* [Exercise directions] Every line of the data that includes "into" should be copied out.

Top of Supplied data

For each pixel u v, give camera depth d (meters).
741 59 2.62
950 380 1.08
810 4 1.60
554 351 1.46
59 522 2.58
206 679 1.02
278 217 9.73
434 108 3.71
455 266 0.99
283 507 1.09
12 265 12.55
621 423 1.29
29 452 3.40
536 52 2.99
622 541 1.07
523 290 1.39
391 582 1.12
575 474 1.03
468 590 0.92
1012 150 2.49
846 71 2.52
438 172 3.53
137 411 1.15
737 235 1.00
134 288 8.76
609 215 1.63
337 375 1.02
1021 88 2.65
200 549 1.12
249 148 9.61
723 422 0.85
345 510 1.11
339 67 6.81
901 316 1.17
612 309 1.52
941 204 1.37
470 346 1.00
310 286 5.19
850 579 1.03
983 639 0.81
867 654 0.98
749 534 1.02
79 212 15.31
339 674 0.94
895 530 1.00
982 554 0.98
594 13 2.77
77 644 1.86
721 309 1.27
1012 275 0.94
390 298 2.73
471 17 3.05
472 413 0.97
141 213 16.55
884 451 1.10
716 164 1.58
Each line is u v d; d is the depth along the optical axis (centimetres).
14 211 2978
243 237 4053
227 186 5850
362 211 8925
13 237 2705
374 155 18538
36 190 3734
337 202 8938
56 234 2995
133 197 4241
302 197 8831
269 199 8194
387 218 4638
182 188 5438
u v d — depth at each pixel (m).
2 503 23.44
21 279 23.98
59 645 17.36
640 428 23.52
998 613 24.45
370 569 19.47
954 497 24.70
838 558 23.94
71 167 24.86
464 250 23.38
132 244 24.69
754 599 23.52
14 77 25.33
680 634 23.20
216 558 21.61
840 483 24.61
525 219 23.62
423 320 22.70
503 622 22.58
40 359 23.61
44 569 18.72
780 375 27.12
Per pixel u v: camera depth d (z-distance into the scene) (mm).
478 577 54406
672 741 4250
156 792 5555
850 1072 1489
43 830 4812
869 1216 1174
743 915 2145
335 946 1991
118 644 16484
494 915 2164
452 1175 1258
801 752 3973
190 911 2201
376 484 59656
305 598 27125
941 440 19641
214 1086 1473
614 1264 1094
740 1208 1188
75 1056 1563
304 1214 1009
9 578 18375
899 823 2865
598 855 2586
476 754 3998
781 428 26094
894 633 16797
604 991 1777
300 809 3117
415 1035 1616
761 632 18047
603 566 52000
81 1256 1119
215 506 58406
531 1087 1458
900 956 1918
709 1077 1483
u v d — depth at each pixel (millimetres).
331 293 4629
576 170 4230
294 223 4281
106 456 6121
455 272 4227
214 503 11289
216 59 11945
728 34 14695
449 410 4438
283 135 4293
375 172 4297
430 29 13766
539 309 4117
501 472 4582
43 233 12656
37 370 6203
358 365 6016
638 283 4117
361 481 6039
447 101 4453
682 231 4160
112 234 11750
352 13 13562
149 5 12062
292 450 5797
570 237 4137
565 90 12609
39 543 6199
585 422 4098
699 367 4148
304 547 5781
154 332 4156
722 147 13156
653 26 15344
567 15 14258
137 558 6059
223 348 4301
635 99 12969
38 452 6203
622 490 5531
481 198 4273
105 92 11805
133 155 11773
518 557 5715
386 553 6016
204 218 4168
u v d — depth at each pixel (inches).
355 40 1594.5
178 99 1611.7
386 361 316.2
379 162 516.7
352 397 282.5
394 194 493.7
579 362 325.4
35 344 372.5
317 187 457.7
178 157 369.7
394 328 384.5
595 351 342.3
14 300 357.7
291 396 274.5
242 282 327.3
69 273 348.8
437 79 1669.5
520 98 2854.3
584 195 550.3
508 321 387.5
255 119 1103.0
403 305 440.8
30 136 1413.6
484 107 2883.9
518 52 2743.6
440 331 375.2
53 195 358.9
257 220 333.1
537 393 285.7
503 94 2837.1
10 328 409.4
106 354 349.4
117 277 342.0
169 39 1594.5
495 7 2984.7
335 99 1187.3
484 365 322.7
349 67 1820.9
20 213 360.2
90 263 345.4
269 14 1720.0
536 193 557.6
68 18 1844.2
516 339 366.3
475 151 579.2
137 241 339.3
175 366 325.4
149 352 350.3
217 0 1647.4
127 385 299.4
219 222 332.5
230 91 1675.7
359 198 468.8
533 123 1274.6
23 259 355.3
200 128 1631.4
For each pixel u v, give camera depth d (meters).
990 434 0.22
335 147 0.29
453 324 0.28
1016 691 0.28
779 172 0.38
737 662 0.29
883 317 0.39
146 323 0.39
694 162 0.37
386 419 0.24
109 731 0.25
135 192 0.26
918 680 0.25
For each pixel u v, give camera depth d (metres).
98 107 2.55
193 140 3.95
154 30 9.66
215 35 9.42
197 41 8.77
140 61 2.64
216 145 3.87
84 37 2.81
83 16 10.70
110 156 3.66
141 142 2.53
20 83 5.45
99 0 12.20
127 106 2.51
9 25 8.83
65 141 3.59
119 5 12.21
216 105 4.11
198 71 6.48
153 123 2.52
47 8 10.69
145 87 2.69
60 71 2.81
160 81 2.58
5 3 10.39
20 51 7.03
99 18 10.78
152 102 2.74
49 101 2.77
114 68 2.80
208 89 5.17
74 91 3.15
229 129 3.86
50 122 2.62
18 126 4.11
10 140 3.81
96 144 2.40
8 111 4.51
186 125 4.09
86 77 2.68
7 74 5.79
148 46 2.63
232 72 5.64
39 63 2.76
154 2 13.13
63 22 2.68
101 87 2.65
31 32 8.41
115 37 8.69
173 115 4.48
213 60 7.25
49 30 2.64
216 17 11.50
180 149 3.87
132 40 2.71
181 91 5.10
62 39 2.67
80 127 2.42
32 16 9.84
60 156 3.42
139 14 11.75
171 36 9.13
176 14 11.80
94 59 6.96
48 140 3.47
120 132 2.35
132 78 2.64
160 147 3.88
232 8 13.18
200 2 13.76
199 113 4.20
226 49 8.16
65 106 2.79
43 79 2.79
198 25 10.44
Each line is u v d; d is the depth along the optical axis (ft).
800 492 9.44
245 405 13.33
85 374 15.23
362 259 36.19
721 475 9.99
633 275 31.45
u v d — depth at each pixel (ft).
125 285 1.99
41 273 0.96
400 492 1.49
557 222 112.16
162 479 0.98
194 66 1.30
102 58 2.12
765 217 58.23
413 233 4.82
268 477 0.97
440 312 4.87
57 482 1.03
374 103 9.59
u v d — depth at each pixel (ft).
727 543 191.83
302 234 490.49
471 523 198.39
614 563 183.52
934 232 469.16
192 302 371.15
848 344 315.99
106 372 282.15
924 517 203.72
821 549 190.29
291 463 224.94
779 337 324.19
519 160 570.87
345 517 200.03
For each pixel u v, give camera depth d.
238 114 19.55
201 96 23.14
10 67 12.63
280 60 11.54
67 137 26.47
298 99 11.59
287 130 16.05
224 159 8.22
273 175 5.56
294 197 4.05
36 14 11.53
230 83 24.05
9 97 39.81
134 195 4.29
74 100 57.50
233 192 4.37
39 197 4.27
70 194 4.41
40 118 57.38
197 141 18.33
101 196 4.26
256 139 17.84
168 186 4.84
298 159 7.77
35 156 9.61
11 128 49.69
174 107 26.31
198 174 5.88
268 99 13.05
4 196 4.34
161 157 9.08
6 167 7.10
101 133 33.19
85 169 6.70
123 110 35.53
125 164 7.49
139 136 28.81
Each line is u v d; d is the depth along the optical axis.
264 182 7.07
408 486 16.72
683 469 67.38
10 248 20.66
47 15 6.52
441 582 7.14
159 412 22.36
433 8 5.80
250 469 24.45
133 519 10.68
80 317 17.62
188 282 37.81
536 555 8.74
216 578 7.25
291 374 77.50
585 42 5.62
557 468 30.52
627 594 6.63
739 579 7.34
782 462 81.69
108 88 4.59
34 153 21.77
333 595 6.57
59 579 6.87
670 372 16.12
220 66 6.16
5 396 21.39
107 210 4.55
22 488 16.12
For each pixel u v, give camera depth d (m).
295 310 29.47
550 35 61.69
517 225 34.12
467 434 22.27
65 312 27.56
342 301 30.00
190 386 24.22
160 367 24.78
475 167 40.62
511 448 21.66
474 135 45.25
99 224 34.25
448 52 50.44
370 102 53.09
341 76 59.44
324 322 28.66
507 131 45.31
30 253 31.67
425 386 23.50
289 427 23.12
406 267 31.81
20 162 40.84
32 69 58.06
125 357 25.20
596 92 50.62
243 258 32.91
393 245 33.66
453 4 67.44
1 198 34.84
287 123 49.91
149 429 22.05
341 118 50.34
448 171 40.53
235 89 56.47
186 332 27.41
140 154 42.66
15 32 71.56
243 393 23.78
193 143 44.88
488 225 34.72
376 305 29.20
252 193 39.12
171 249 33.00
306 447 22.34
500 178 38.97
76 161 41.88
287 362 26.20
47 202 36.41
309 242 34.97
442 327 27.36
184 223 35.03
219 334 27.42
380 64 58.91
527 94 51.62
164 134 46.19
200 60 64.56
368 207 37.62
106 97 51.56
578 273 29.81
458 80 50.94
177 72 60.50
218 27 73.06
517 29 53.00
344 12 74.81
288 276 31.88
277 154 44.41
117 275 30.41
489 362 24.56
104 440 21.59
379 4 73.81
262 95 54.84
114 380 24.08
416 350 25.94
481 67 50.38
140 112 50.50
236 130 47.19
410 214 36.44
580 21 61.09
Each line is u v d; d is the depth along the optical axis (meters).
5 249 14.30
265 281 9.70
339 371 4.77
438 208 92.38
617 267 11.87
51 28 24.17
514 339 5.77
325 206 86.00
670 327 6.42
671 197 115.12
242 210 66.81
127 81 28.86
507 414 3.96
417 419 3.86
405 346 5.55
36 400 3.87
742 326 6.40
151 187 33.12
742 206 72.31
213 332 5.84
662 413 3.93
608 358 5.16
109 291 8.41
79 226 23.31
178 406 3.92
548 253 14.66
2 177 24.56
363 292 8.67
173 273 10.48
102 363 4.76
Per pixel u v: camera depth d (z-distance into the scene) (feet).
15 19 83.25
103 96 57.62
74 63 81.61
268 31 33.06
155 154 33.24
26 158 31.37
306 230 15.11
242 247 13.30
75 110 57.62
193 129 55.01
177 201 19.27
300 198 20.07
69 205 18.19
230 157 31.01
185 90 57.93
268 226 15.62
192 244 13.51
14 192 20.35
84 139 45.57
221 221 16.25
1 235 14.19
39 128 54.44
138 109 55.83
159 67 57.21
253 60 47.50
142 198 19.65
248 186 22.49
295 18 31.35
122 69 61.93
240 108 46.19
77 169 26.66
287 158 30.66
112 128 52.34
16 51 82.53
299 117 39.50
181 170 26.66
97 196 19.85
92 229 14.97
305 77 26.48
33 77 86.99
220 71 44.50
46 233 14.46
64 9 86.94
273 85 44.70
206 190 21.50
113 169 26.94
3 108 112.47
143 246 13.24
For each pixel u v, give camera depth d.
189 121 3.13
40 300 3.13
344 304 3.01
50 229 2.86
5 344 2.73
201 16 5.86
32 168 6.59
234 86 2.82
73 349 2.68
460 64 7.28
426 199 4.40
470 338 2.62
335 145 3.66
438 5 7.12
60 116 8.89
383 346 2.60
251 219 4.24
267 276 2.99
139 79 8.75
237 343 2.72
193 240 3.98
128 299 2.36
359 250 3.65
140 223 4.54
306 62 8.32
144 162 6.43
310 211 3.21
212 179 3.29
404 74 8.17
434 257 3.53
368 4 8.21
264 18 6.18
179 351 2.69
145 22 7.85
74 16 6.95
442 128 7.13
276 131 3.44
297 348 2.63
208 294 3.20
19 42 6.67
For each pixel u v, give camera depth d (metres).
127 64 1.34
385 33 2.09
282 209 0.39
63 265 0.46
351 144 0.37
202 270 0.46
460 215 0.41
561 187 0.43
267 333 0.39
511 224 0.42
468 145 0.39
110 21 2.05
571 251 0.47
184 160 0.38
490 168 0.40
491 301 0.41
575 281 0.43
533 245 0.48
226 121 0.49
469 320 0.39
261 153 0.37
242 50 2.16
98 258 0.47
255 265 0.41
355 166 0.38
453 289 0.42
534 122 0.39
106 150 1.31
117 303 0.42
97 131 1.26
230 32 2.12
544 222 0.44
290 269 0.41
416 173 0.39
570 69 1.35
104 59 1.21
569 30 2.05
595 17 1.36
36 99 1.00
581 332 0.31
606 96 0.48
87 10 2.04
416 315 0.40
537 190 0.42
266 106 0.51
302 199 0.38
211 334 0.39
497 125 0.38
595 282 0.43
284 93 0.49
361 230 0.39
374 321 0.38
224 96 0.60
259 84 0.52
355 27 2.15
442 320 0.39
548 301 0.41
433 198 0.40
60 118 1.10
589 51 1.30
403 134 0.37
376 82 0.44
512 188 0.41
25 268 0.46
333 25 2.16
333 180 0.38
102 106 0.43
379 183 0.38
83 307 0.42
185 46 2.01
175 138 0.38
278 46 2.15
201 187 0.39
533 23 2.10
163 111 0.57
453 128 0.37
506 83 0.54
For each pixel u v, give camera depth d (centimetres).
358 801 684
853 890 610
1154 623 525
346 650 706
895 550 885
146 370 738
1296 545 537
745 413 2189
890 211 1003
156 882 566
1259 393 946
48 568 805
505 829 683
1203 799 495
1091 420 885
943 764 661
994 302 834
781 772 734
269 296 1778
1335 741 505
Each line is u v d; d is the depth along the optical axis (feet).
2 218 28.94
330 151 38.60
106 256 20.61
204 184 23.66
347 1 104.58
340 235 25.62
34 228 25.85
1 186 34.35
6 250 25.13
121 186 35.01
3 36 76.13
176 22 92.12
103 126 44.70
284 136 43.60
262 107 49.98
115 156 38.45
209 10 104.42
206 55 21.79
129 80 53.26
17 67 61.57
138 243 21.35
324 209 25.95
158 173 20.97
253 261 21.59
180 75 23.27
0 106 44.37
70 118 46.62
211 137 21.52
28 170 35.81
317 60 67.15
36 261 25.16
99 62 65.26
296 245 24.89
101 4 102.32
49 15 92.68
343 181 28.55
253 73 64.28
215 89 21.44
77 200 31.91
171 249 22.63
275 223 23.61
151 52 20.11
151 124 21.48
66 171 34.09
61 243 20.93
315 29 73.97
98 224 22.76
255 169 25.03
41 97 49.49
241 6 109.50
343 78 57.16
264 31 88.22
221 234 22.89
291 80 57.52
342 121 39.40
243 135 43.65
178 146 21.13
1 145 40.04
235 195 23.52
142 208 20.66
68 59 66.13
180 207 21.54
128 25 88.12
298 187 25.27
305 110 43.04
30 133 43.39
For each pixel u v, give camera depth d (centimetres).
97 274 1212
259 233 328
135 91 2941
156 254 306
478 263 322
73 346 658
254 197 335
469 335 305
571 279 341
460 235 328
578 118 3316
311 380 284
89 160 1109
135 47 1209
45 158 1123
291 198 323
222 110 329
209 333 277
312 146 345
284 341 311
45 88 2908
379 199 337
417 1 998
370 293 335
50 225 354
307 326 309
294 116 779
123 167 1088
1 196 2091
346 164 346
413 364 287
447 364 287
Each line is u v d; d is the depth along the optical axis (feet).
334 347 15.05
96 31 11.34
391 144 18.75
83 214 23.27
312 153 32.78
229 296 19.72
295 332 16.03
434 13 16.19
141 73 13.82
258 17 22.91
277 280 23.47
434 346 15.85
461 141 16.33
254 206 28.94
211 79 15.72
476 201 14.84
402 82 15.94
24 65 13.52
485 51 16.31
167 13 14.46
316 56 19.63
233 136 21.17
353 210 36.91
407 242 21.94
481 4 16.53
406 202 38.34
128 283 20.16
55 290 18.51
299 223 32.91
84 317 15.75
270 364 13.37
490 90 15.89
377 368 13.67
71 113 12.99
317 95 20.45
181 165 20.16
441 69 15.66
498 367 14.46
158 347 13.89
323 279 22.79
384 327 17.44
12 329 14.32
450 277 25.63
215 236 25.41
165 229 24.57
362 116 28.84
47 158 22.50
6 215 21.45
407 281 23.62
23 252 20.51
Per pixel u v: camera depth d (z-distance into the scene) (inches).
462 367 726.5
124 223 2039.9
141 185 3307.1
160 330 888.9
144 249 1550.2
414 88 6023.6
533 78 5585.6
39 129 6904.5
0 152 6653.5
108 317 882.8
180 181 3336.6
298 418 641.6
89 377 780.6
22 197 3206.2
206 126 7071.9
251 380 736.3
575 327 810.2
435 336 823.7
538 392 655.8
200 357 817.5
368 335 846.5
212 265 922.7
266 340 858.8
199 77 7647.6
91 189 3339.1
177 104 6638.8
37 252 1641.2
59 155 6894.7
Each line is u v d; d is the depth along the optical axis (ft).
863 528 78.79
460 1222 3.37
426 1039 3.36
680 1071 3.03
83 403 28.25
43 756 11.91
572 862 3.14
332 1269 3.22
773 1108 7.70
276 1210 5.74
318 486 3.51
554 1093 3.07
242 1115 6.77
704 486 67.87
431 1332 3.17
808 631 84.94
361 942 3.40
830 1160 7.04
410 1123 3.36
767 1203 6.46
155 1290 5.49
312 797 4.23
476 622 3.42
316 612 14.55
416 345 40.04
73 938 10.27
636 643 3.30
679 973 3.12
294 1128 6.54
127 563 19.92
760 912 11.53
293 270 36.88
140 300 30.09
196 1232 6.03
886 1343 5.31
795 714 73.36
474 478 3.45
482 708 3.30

Bottom of Supplied data

* [Written reply]
Per pixel u v: camera depth d (z-distance into the scene) (mm).
Per pixel u v: camera depth d (z-distance into the scene) (feet).
Per pixel u v: camera depth d (z-distance into the scene) (inches).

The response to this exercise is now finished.